Die Nichtigkeitsbeschwerden der Angeklagten gegen das oben bezeichnete Urteil, mit dem sie der Verbrechen der absichtlichen schweren Körperverletzung nach § 87 Abs 1, Abs 2, erster Fall, StGB und des Quälens oder Vernachlässigens eines Unmündigen, Jugendlichen oder Wehrlosen nach § 92 Abs 1 und Abs 3, zweiter Fall, StGB schuldig erkannt worden waren, hat der Oberste Gerichtshof bereits mit dem in nichtöffentlicher Sitzung gefaßten Beschluß vom 28.Mai 1986, GZ 9 Os 75/86-6, dem der für den Schuldspruch maßgebende Sachverhalt zu entnehmen ist, zurückgewiesen.

Beim Gerichtstag war also nur mehr über die Berufungen der Staatsanwaltschaft und der beiden Angeklagten zu befinden. Das Schöffengericht wertete bei der Strafbemessung als erschwerend bei beiden Angeklagten die wiederholten Angriffe, bei Dragisa R*** überdies die einschlägige Vorstrafe und das Zusammentreffen mehrerer mit Strafe bedrohter Handlungen. Als mildernd zog es hingegen bei Viktorija R*** die untergeordnete Rolle und den bisher ordentlichen Lebenswandel, bei Dragisa R***

keinen Umstand in Betracht und verhängte über die Angeklagten gemäß §§ 28, 87 Abs 2, erster Strafsatz, Freiheitssstrafen, und zwar über Dragisa R*** in der Dauer von zehn und über Viktorija R*** im Ausmaß von fünf Jahren.

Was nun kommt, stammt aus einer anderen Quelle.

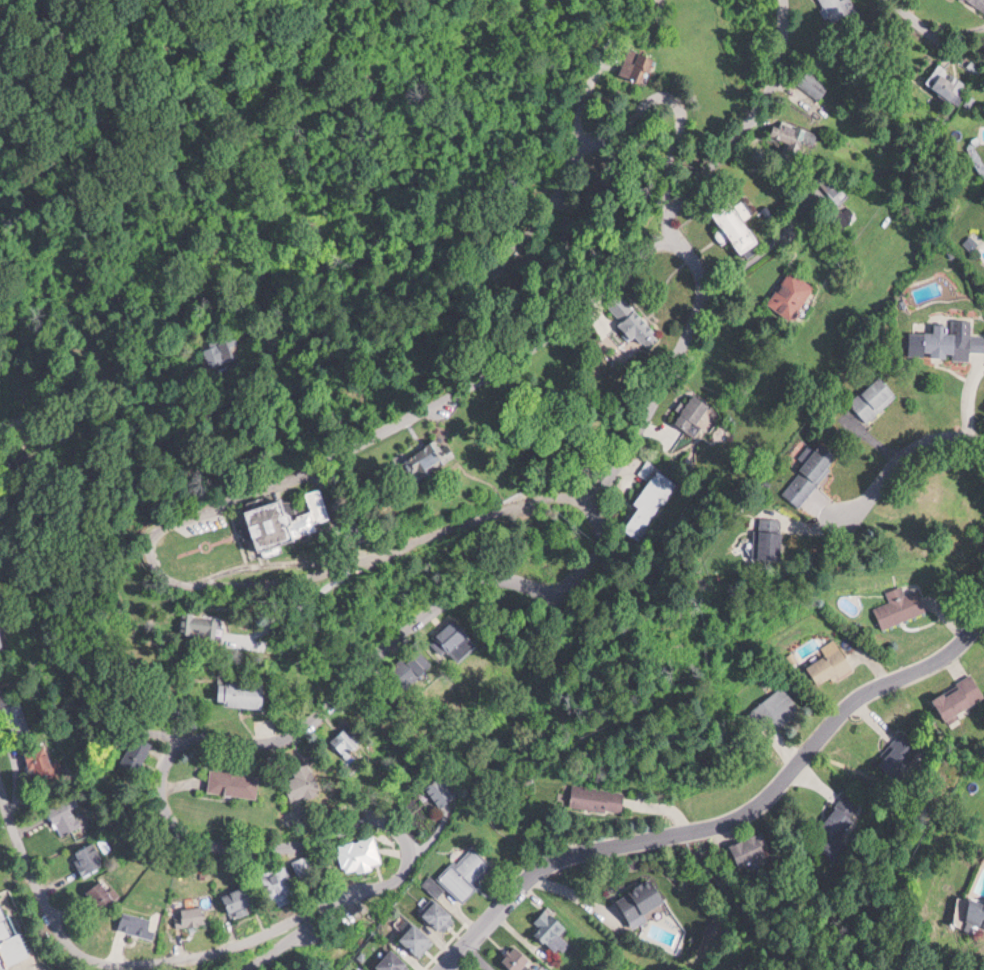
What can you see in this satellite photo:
building: (980, 2)
building: (841, 12)
road: (922, 26)
building: (636, 64)
building: (948, 81)
road: (743, 128)
building: (794, 133)
building: (737, 227)
building: (791, 294)
building: (642, 326)
building: (942, 338)
building: (219, 347)
road: (104, 394)
building: (875, 397)
building: (694, 411)
road: (904, 447)
building: (432, 460)
building: (813, 472)
building: (651, 501)
road: (198, 517)
building: (293, 522)
building: (761, 547)
building: (902, 606)
building: (204, 625)
building: (1, 635)
building: (457, 639)
building: (831, 666)
building: (414, 669)
building: (243, 692)
building: (957, 696)
building: (12, 709)
building: (777, 709)
road: (305, 716)
building: (346, 745)
building: (136, 754)
building: (897, 754)
building: (44, 765)
building: (235, 782)
building: (303, 782)
building: (442, 791)
building: (601, 799)
building: (65, 814)
road: (724, 818)
building: (837, 826)
building: (752, 848)
building: (89, 856)
building: (467, 870)
building: (284, 879)
building: (103, 892)
building: (242, 896)
building: (643, 899)
building: (973, 909)
building: (440, 912)
building: (195, 913)
building: (138, 921)
building: (551, 928)
building: (9, 937)
building: (418, 937)
building: (519, 957)
building: (395, 960)
road: (113, 967)
building: (371, 969)

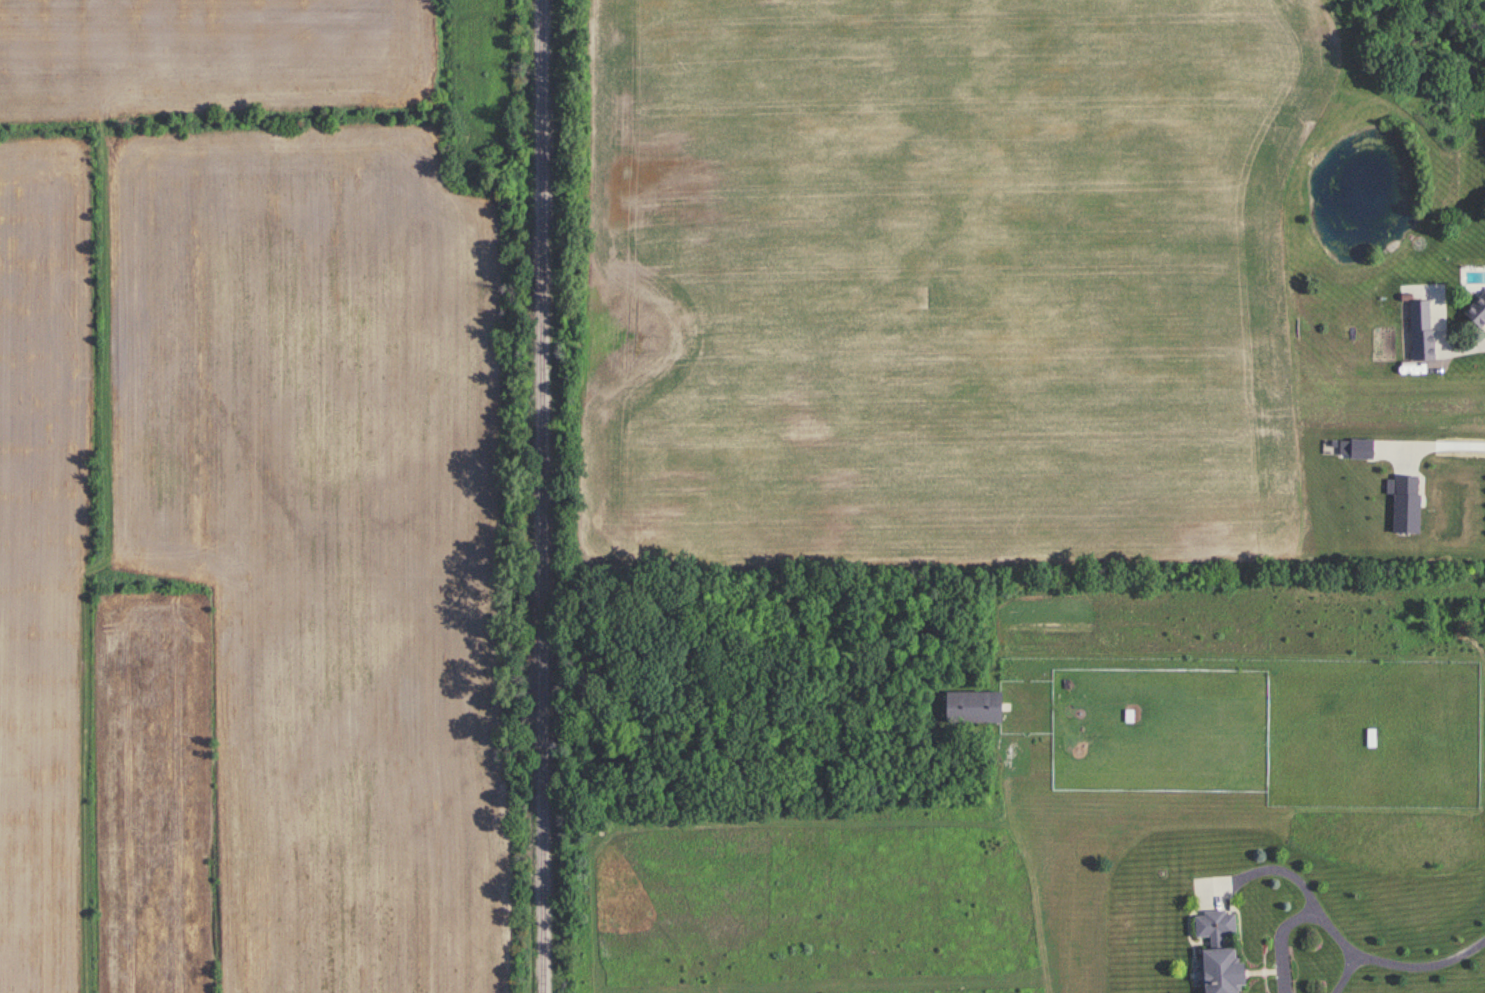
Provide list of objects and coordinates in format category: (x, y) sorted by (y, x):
building: (1476, 308)
road: (1484, 319)
building: (1419, 332)
road: (1446, 441)
railway: (541, 496)
building: (968, 709)
road: (1287, 917)
building: (1214, 953)
road: (1420, 962)
road: (1336, 972)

Mit ihren Berufungen streben die beiden Angeklagten Strafermäßigung, die Anklagebehörde hingegen hinsichtlich der Viktorija R*** eine Erhöhung des Strafausmaßes an.

Rechtliche Beurteilung

Keine der Berufungen ist begründet.

Der Anklagebehörde ist zwar darin beizupflichten, daß auch der Viktorija R*** - ebenso wie ihrem Ehemann - das Zusammentreffen zweier Verbrechen als erschwerend zur Last fällt. Die von ihr hervorgekehrten Dauerfolgen bei Ivana R*** hingegen sind Tatbestandselement und können nicht bei der Strafbemessung zusätzlich in Betracht gezogen werden. Schließlich kann auch an der untergeordneten Rolle der Zweitangeklagten nach den tatrichterlichen Konstatierungen nicht gezweifelt werden. Eben dieser Milderungsgrund rechtfertigte im Verein mit der bisherigen Unbescholtenheit der Viktorija R*** die in der Mitte des gesetzlichen Strafrahmens bei ihr gefundene Unrechtsfolge bzw den Abstand zu der über Dragisa R*** verhängten Strafe.

Andererseits konnte auch dem Begehren der Zweitangeklagten um Strafreduzierung nicht nähergetreten werden. Der Milderungsgrund nach § 34 Z 2 StGB ist nur dann gegeben, wenn der Täter einen ordentlichen Lebenswandel geführt hat und die Tat mit seinem sonstigen Verhalten in auffallendem Widerspruch steht. Das letztangeführte Moment bedarf daher keiner besonderen Hervorhebung, zumal dann nicht, wenn - wie vorliegend - sich deliktisches Verhalten über einen längeren Zeitraum erstreckt. Daß sie nichts unternahm, um ihre Stieftochter von ihren Qualen zu befreien wurde - entgegen der Berufung - nicht als Erschwerungsgrund gewertet sondern ersichtlich nur als ein ihr aktives Verhalten kolorierendes Element angeführt.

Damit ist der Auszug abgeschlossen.